WHAT THE TASK REQUIRES:
Output every line from the one containing "The P4 ≥ 4.5" down to the one containing "What percentage is", both included, copied character for character.

AVAILABLE DATA:

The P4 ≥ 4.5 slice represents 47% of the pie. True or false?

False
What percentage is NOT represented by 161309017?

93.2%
==
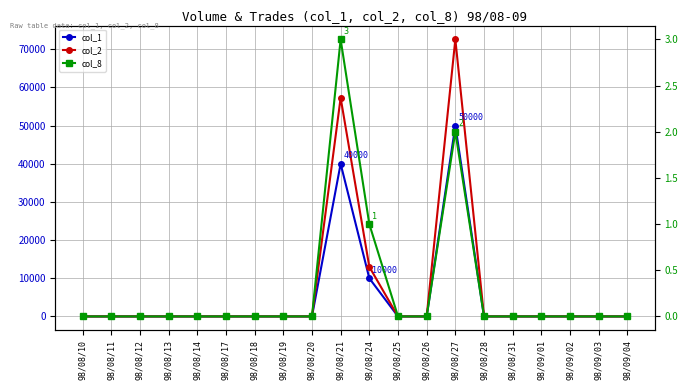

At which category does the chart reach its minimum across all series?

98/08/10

EXERCISE ANSWER:
The P4 ≥ 4.5 slice represents 47% of the pie. True or false?

False
What percentage is NOT represented by 161309017?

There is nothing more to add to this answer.